Alibaba’s High-Performance Networking (HPN) architecture, used for LLM training, tweaks application and switch layers rather than RDMA transport (see Table 5).

Table 5: Alibaba’s RDMA Scaling Approach

  • Control Assessment: Medium. NIC vendor hardware limits updates, but standard switches reduce reliance on custom features.
  • Flexibility Assessment: Low. Tied to vendor RoCE and NCCL, Alibaba’s custom switch fabric diverges from its broader designs.

What’s Next: Trends and Impact

Table 6 sums up control and flexibility across these CSPs. AWS and Google lead, Meta and Alibaba lag, and Microsoft sits in between.

Table 6: Control and Flexibility by CSP

As clusters scale to hundreds of thousands of GPUs, new challenges loom:

  • Power constraints pushing smaller, distant clusters with higher latency and packet loss.
  • Demand for resilience to boost model FLOPS utilization and ROI.
  • Bandwidth needs for next-gen GPUs.
  • Lower latency across vast GPU sets for GenAI collective operations.

Custom transports like Microsoft’s MAIA RoCE and Tesla’s TTPoE hint at a trend: more CSPs building accelerators may follow suit, amplifying the need for control and flexibility in RDMA.

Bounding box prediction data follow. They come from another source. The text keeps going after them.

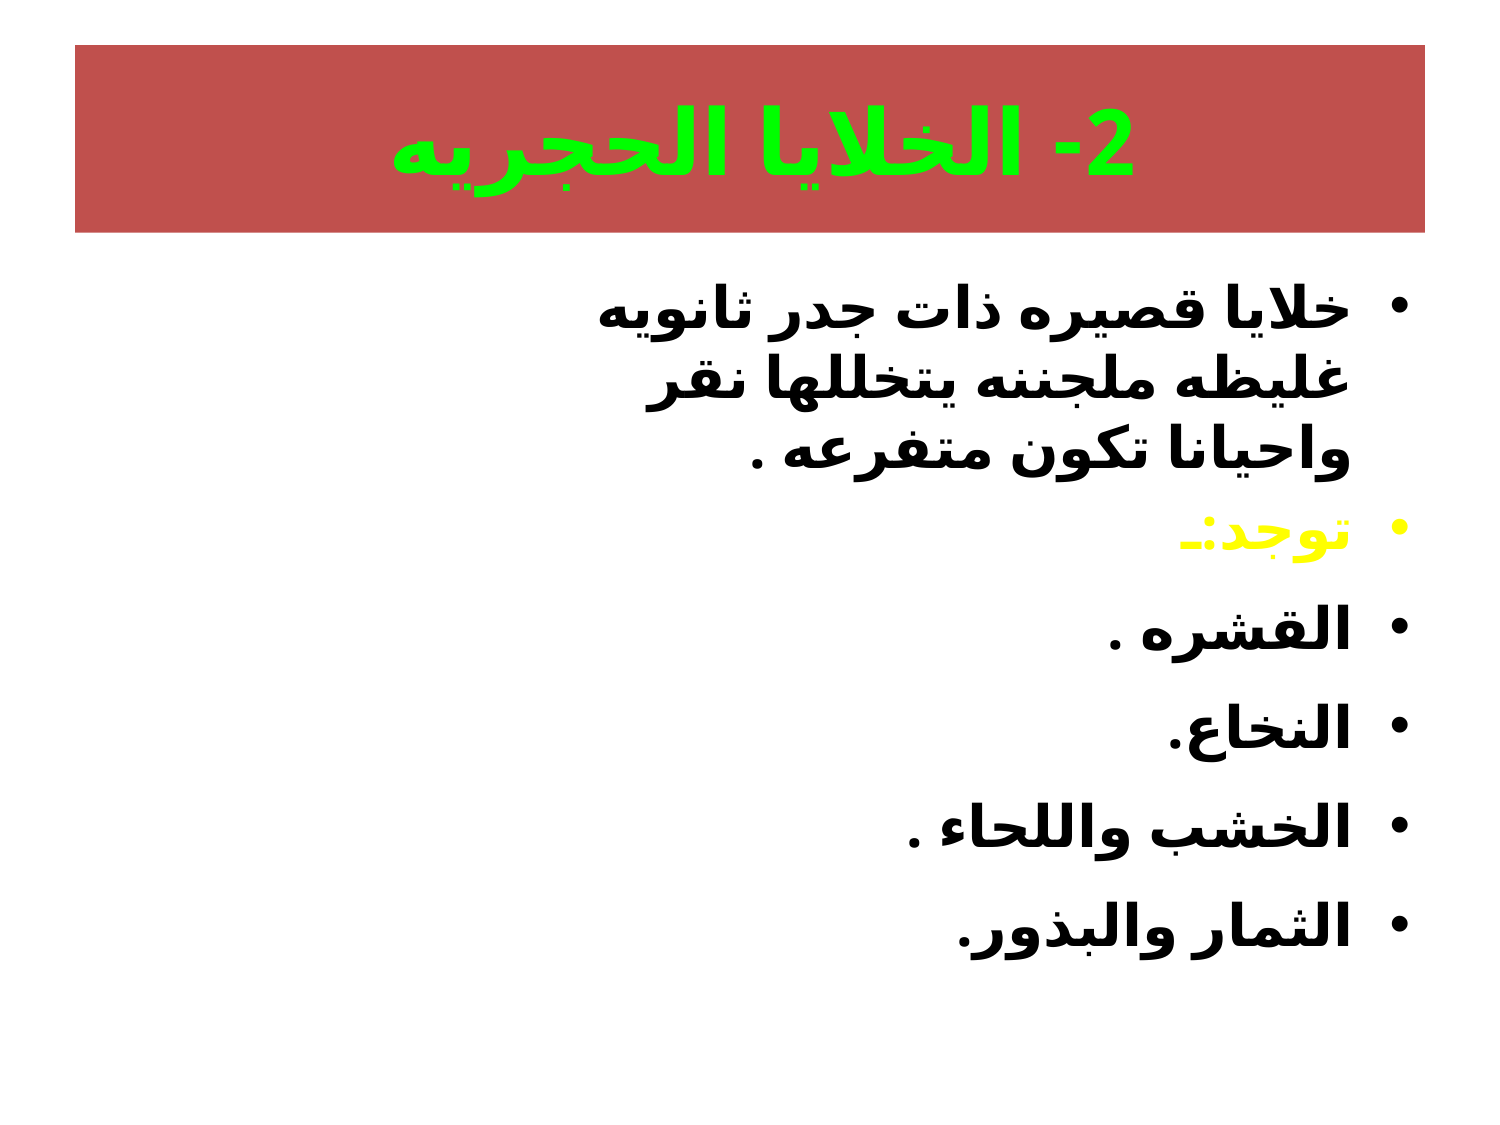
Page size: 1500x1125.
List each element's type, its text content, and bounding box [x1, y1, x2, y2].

title 2- الخلايا الحجريه [75, 45, 1425, 233]
list خلايا قصيره ذات جدر ثانويه غليظه ملجننه يتخللها نقر واحيانا تكون متفرعه . توجد:ـ القشره . النخاع. الخشب واللحاء . الثمار والبذور. [457, 262, 1425, 1005]
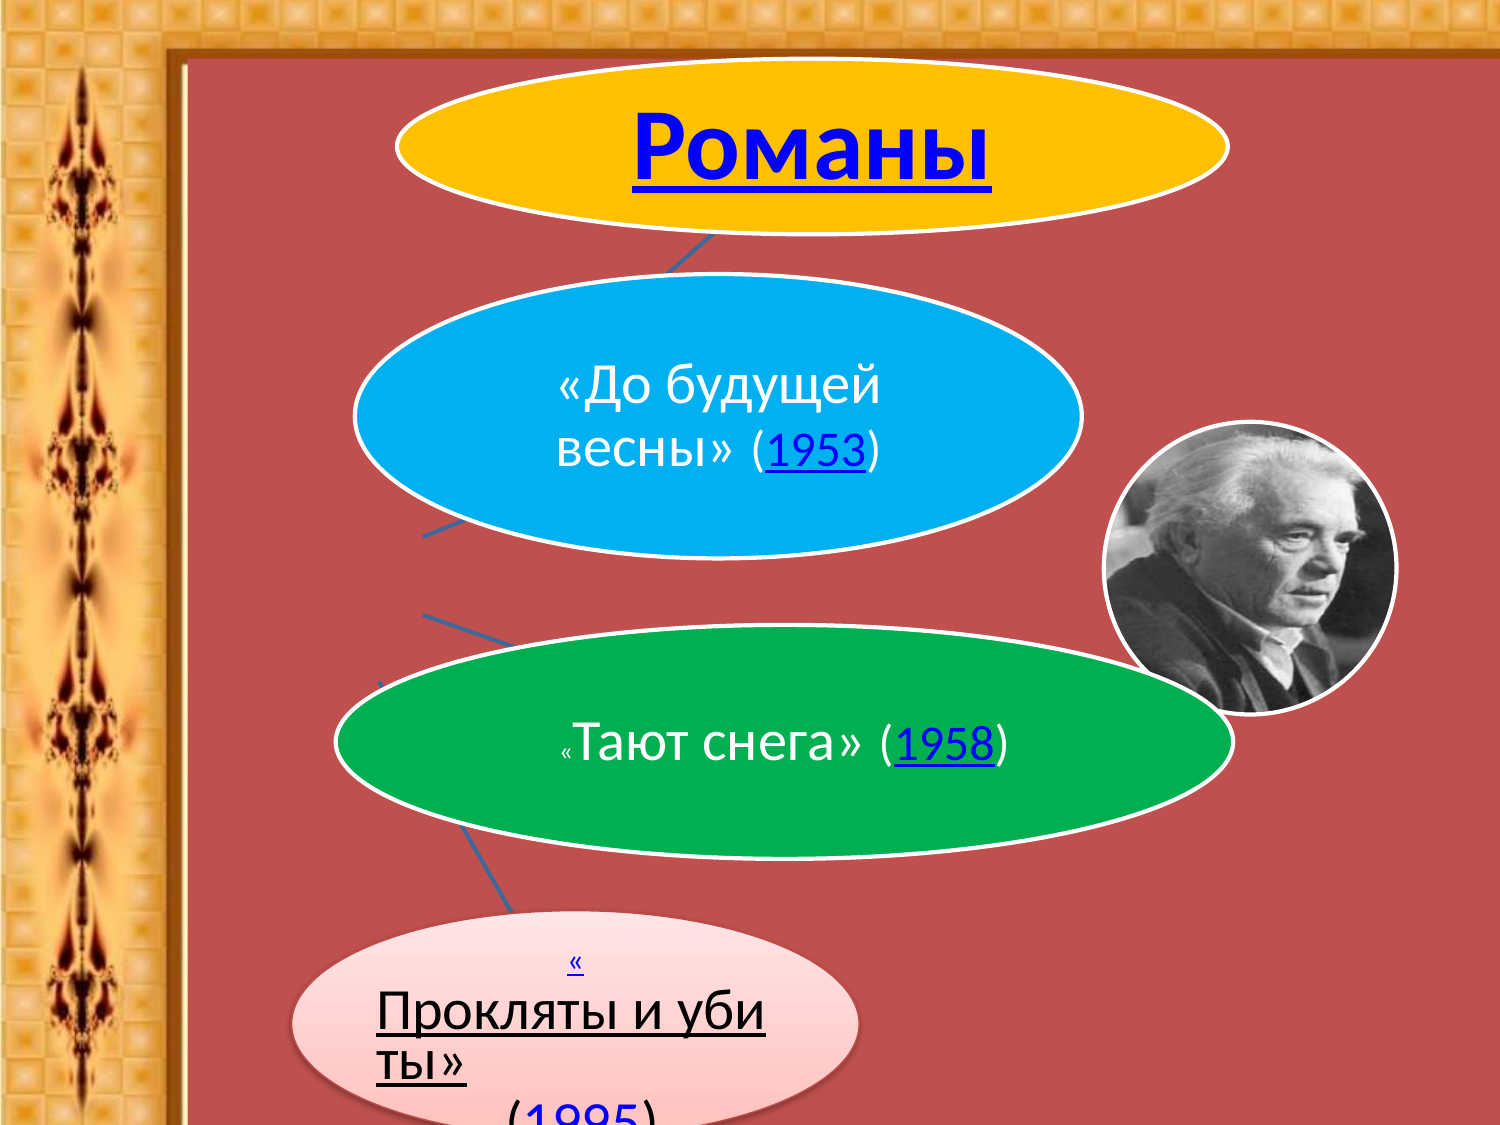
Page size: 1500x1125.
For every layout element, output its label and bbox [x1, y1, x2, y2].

text_box [187, 58, 1500, 1125]
picture [0, 0, 1500, 1125]
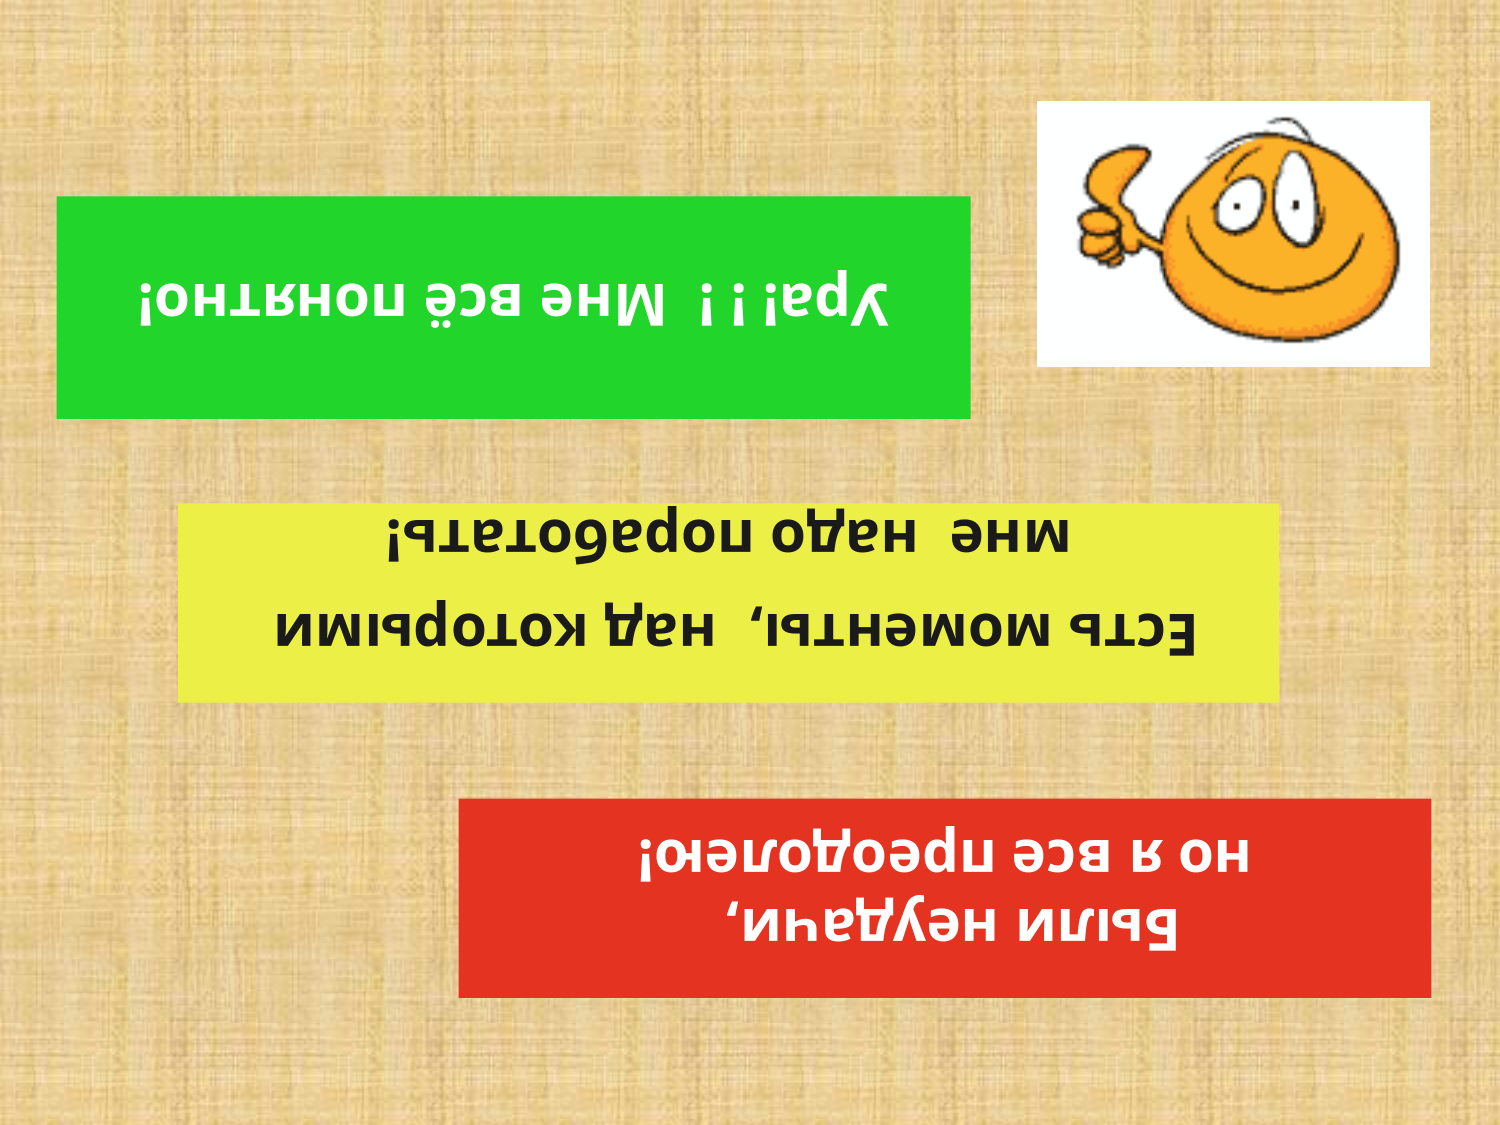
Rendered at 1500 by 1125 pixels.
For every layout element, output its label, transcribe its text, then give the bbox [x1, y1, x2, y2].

text_box Были неудачи, но я все преодолею! [458, 798, 1432, 998]
text_box Есть моменты, над которыми мне надо поработать! [177, 503, 1280, 703]
text_box Ура! ! ! Мне всё понятно! [56, 196, 971, 419]
picture [0, 0, 1500, 1125]
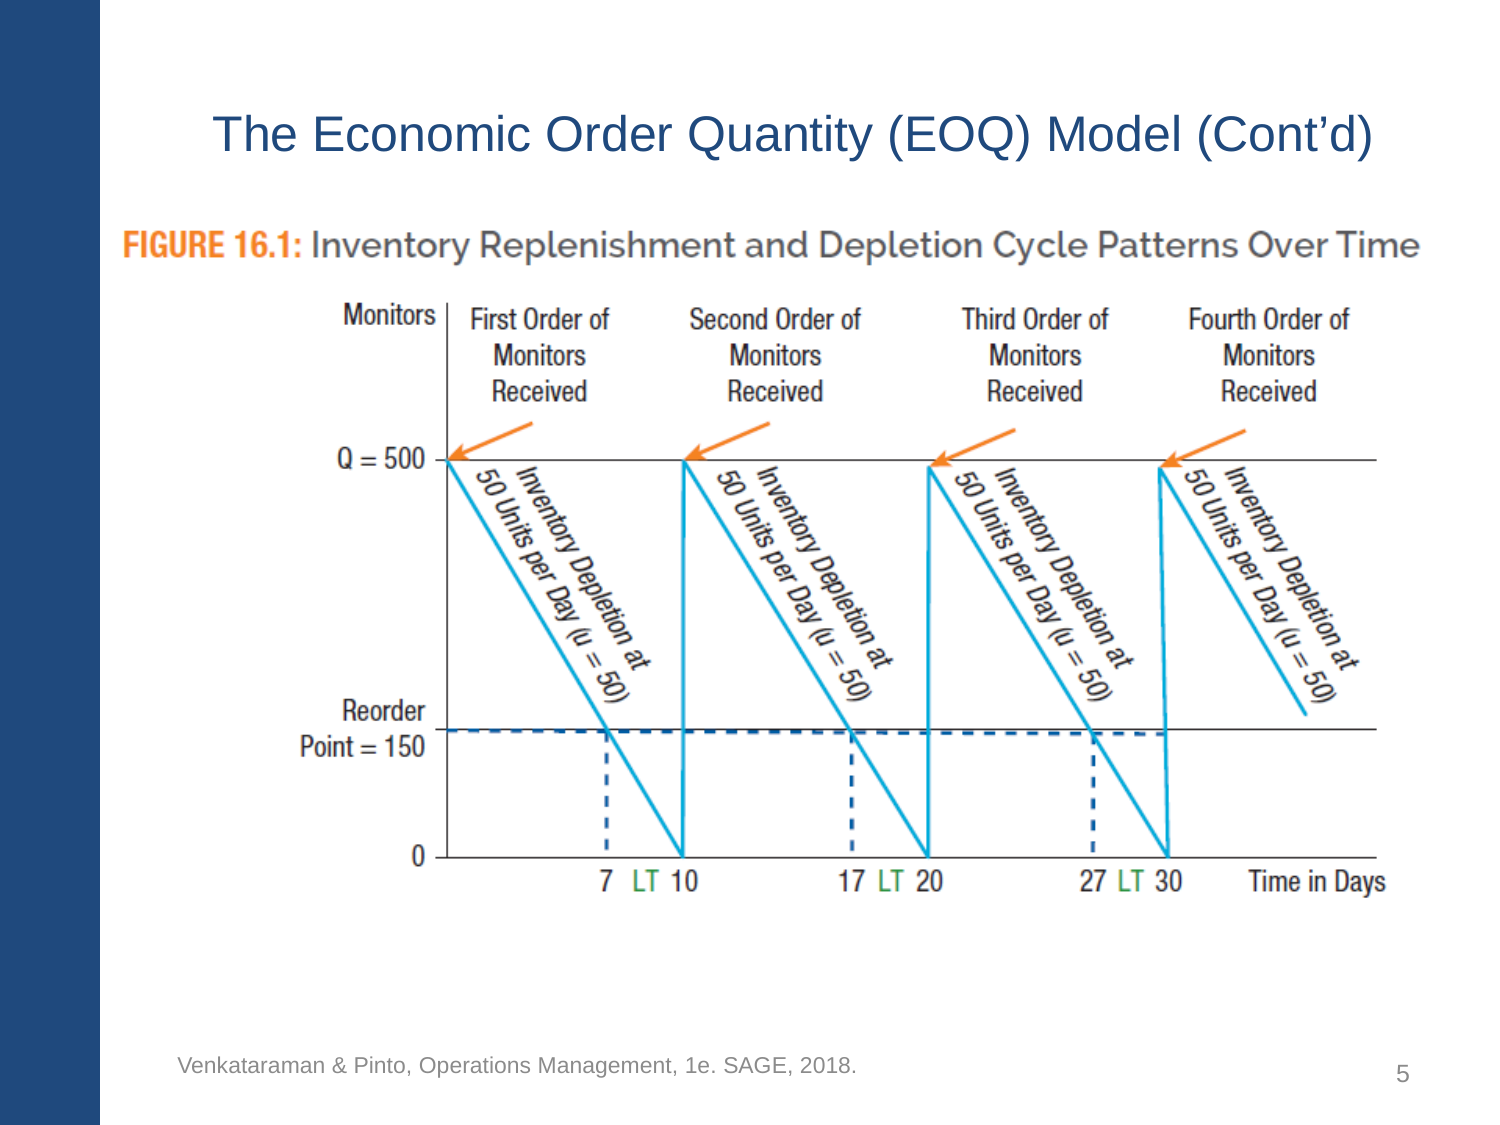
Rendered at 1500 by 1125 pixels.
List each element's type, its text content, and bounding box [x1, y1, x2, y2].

footer Venkataraman & Pinto, Operations Management, 1e. SAGE, 2018. [162, 1042, 1313, 1103]
title The Economic Order Quantity (EOQ) Model (Cont’d) [162, 37, 1425, 205]
slide_number 5 [1350, 1042, 1425, 1103]
picture [112, 206, 1488, 923]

Innovating Software-Defined RDMA

To restore control and flexibility, RDMA must embrace SDN’s hallmarks: decoupling and abstraction. Enfabrica’s multi-GPU SuperNIC offers a glimpse of this future. (For details, see Enfabrica’s materials [11].) Here’s the gist:

Decoupling

The SuperNIC splits RDMA’s data and control paths physically while linking them logically. A high-throughput, zero-copy data path feeds endpoints like GPU HBM, while an independent control path—running on a CPU—handles flexible protocols (e.g., RoCEv2, AWS SRD, Google Falcon). This lets operators tweak semantics like retransmissions without touching the data path.

Abstraction

By abstracting the split, the control path (software on a CPU) evolves independently of the hardware data path. Operators can update control logic at their own pace, while hardware upgrades (e.g., speed boosts) don’t disrupt software. APIs stay compatible with frameworks like xCCL and PyTorch, easing integration.

Figure 1: SuperNIC Transport Flexibility shows dual stacks—RoCEv2 and a new transport—sharing the same data path, with only driver and RDMA core layers adjusted.

Figure 2: Control/Data Split illustrates the SuperNIC merging headers and data for zero-copy GPU transfers, with a software control stack managing transport and applications.


Boosting Control and Flexibility in AI Clusters

This SuperNIC restores critical capabilities as clusters scale:

  • Flexible bandwidth allocation based on workload and topology.
  • Simplified switch designs.
  • Seamless app support for faster deployment.
  • Wider visibility for congestion detection and telemetry.
  • Operator-controlled congestion fixes.
  • Global addressing optimizing PCIe and Ethernet traffic.
  • Dynamic failure response and custom metrics for resilience.

Wrapping Up

SDN fueled cloud-scale efficiency, while RDMA grew in smaller HPC and storage niches. AI’s rise has scaled RDMA to 32,000-GPU clusters, with some CSPs clinging to SDN’s benefits and others trading them for speed. As GenAI pushes clusters to hundreds of thousands of GPUs, control and flexibility will reclaim their throne. Innovations like the SuperNIC promise to bring SDN-like efficiencies to RDMA, powering the AI networks of tomorrow.